Do you have any idea, any idea at all, what fossil fuels mean to the world? Of course you don’t. I’m in chemical engineering, it was all in the freakin’ brochure and I still didn’t get it. But I do now. Listen up.
This is not a rant about oil prices, Iraq, global warming, or the shitty old car I’m tired of refilling post-Katrina. It’s about the safe, saccharine set of assumptions that keeps the economy afloat and the grocery shelves stocked, creates jobs and underlies any vision of how you thought you were going to live your life.
First things first: oil and gas prices are a lot more than “pain at the pumps.” Take a second to really consider how our modern, specialized economy actually works, how everything gets done. Every import or export—every Pez dispenser from China, fruit salad from California, or fair trade coffee bean from Nicaragua—takes oil to get it into stores. As does any attempt to build so-called energy alternatives—turbines and nuke plants don’t raise themselves. Most plastics, chemicals and packaging are made from oil and/or natural gas. That computer you type all those essays or labs on—well, that computer used 10 times its own weight in fossil fuels to build. Thanks to the green revolution in agriculture—modern farming that lets one farmer feed 120 people—we now use 10 calories of fossil fuel to grow a single calorie of food. It’s the fertilizers, pesticides, irrigation and tractors that hybridized, mechanized agriculture requires, which allows us to produce 130 bushels of corn per acre, instead of 30. Having so few farmers and so many cities really is a temporary anomaly.
With this in mind, let’s talk timelines. The sad fact is, most of the “reserve growth” in the last few decades is not new discovery. Because of legally binding stock exchange rules, companies conservatively understate the size of oil and gas finds, and slowly bump up the numbers as they develop a field. Unfortunately, it’s helped to obscure the fact that worldwide oil and North American natural gas discovery maxed out in the ’60s. These days, 80 per cent of our oil comes from fields older than Watergate and Vietnam, and we only find about one new barrel for every four we burn. This is a decades-long, worldwide trend, persisting through new technology, record prices and demand that grows two to three per cent each year.
And as oil fields deplete, the pressure drops and it becomes harder and harder to remove the oil. This means that even if we have “40 years of oil left,” supply starts falling long before then. Many experts calculate world oil production will reach its maximum sometime within the next decade, even with tar sands, deep-water recovery technology and other possibilities. Then an unavoidable, permanent decline will begin. World natural gas will likely peak between 2020 and 2040, but North America is facing a gas crisis today that even imports from other continents can’t resolve.
We are facing a slowly and constantly declining supply of energy within our lifetime, possibly even before we graduate. Every proposed government or civilian solution out there takes an absolute minimum of 20 years to get rolling.

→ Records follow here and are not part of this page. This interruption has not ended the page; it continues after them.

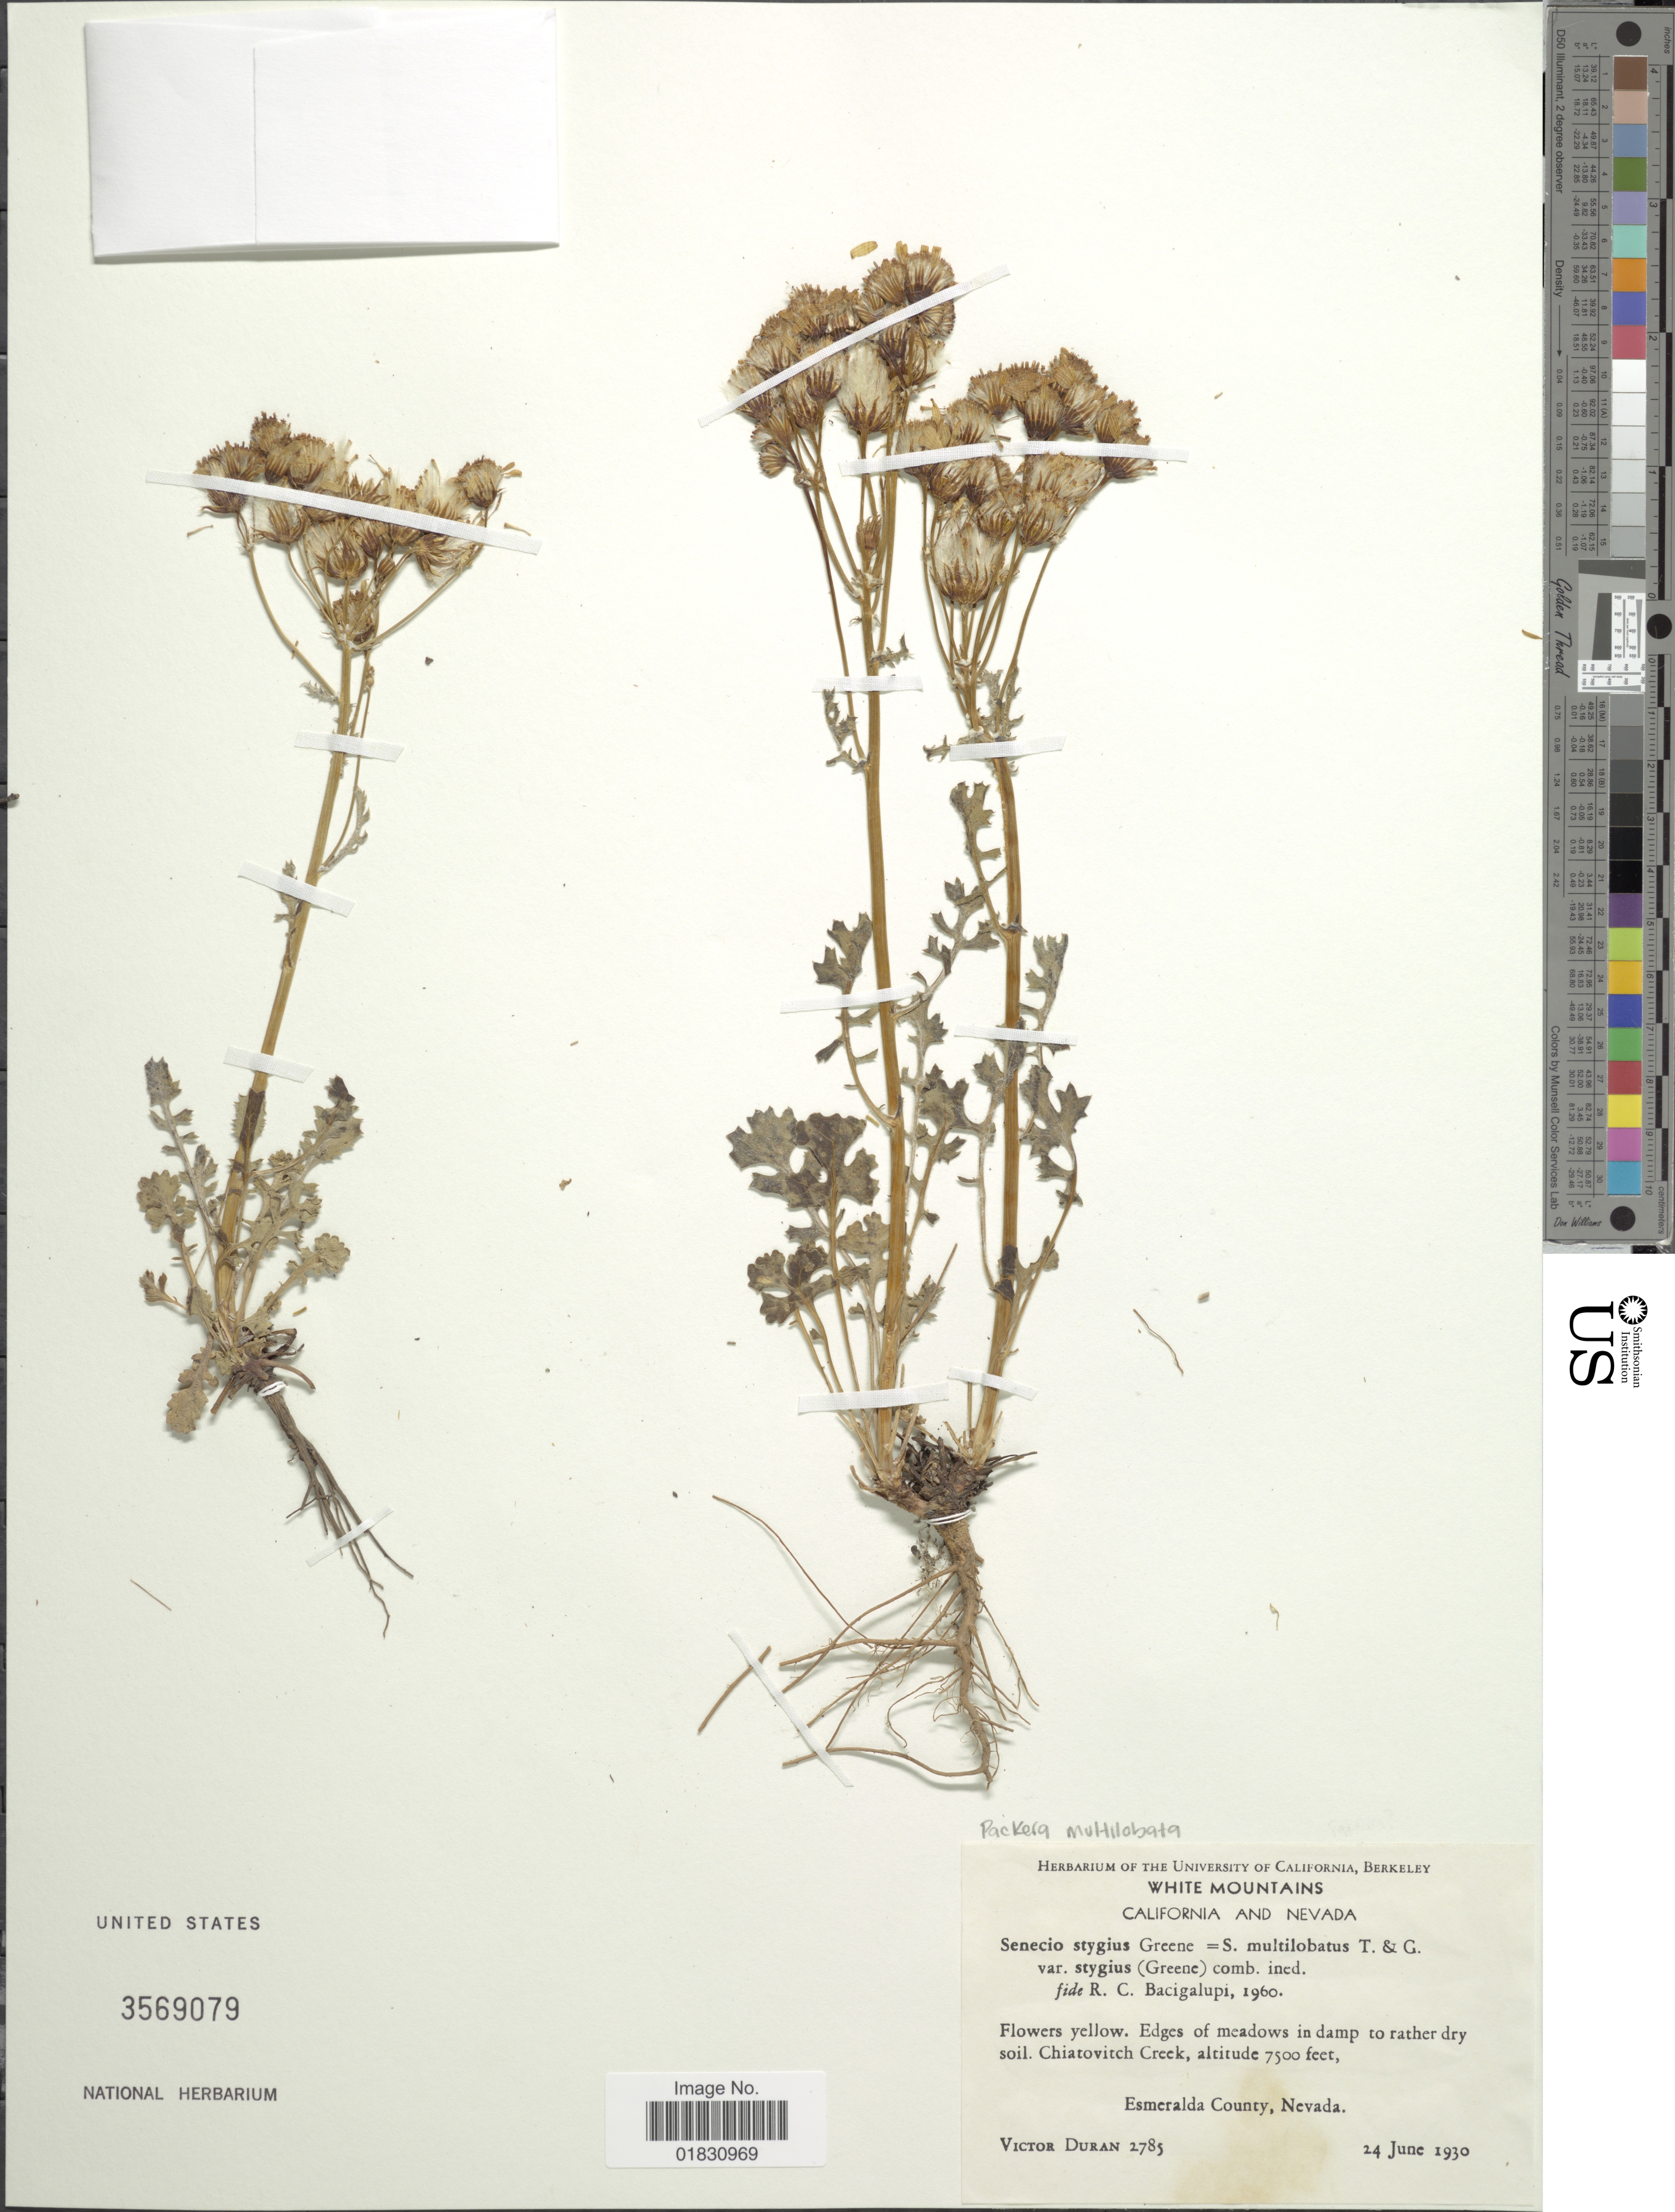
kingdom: Plantae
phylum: Tracheophyta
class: Magnoliopsida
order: Asterales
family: Asteraceae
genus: Packera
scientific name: Packera multilobata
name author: (Torr. & A. Gray) W.A. Weber & Á. Löve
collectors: V. Duran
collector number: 2785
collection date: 1930-06-24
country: United States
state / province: Nevada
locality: White Mountains, Edges of meadows in damp to rather dry soil, Chiatovich Creek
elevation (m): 2286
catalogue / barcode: US 3569079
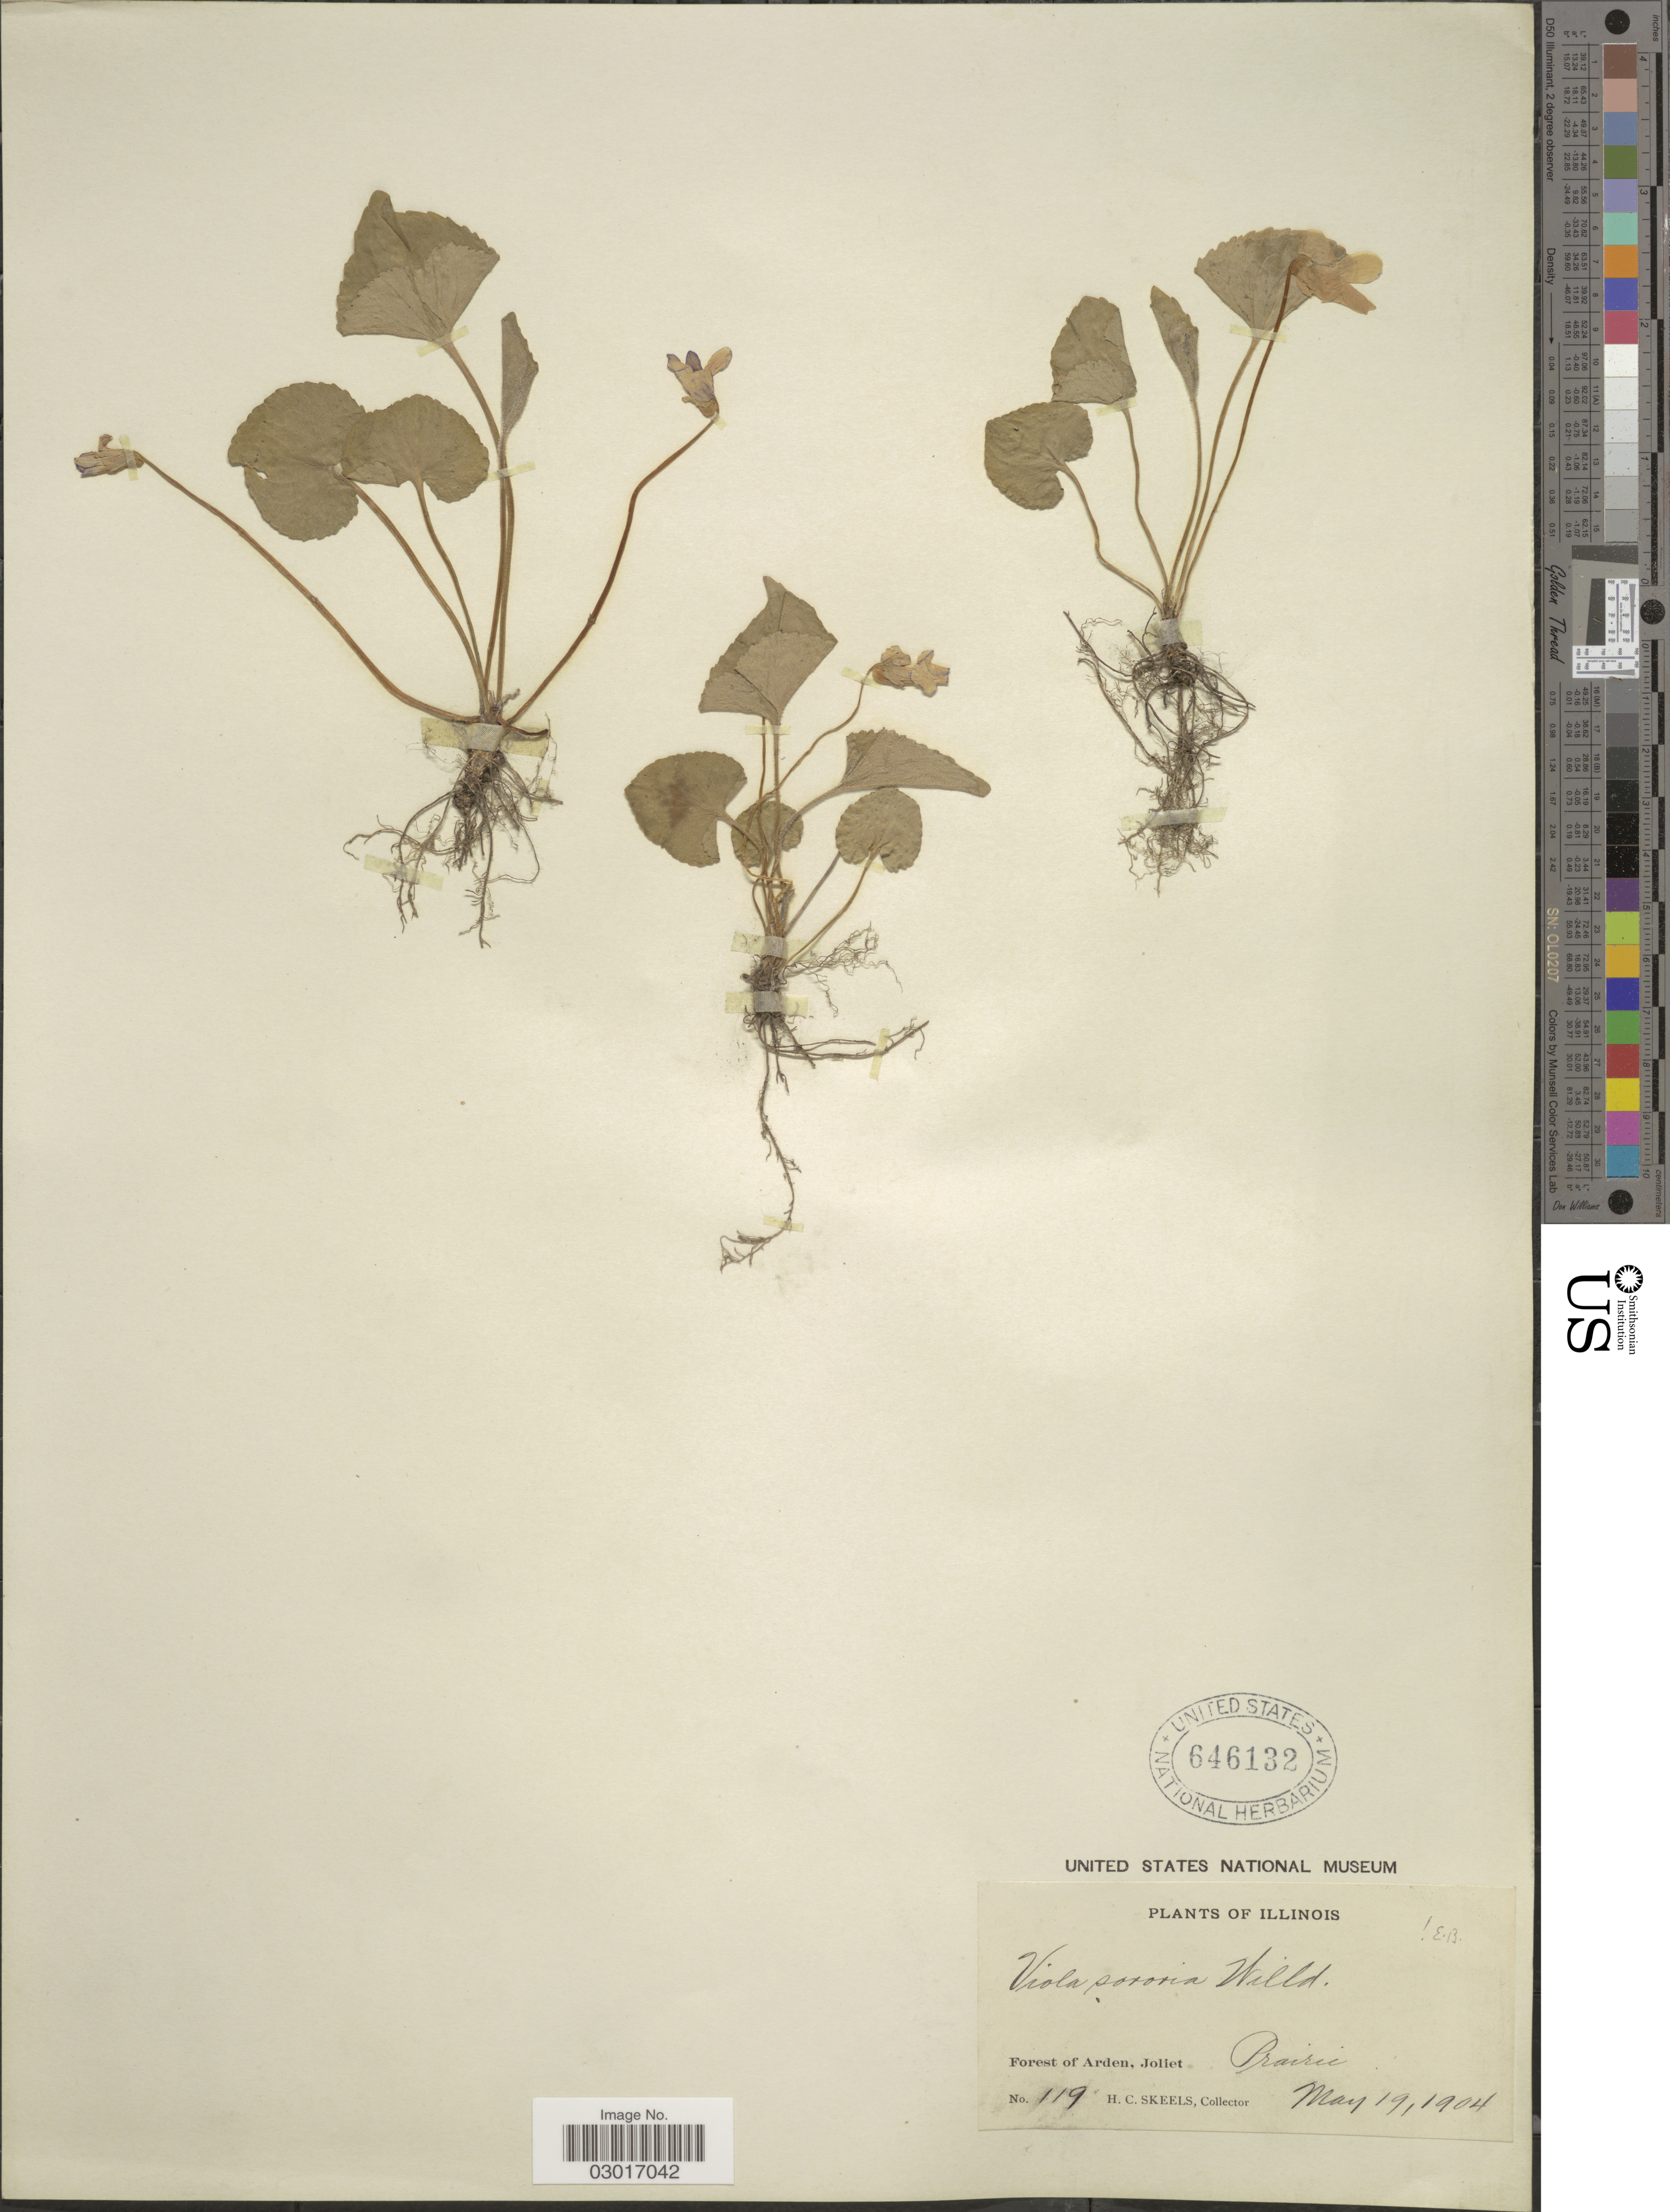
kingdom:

Creating a commercially-ready hydrogen alternative will take at least two decades—even building a nuclear plant every two days would not be enough to do it. Nor would expanding wind and solar power generation a thousand-fold. Given the magnitude of what is involved, it’s almost impossible to argue any combination of alternatives will produce as much energy—or as large an economy—as what we have today. That means something’s gotta give.
Post-peak, given our lack of alternatives, oil prices should explode at least to $150 per barrel. There will be confusion, debt, economic contraction, and possibly rationing. Prices will rise on everything shipped, which in today’s “efficient” economy is everything. Since we soon won’t be able to increase oil supply, and we can’t make substitutes fast enough, the real question now is how to adapt to a lifestyle of much less transportation, construction, medicine and plastics? How do we build up local economies with shorter shipping lines? How do we make a massive shift to chemical-free, labour-intensive agriculture that studies suggest can probably only feed two billion people? No one has been grooming us for a life of austerity and contraction, but that’s what it looks like will actually happen. Sorry, but it’s time to reorient your expectations of life.
This is not a problem that’s going to go away. As a community, we need to shake off the reckless, child-like faith in the notion that hydrogen, “or something,” will step in, that markets can recover from anything and that the future will always be pretty much the same thing as the past. We need to take some interest in this issue. I encourage you to do some research and get a feel for what “peak oil” and “natural gas crisis” actually mean, to you personally.
I’m not dumb enough to set a date, but the sweeping trends are clear. This is absolutely our generation’s crisis. Wake up. Please.
Jason Zakaib is a fourth-year chemical engineering student.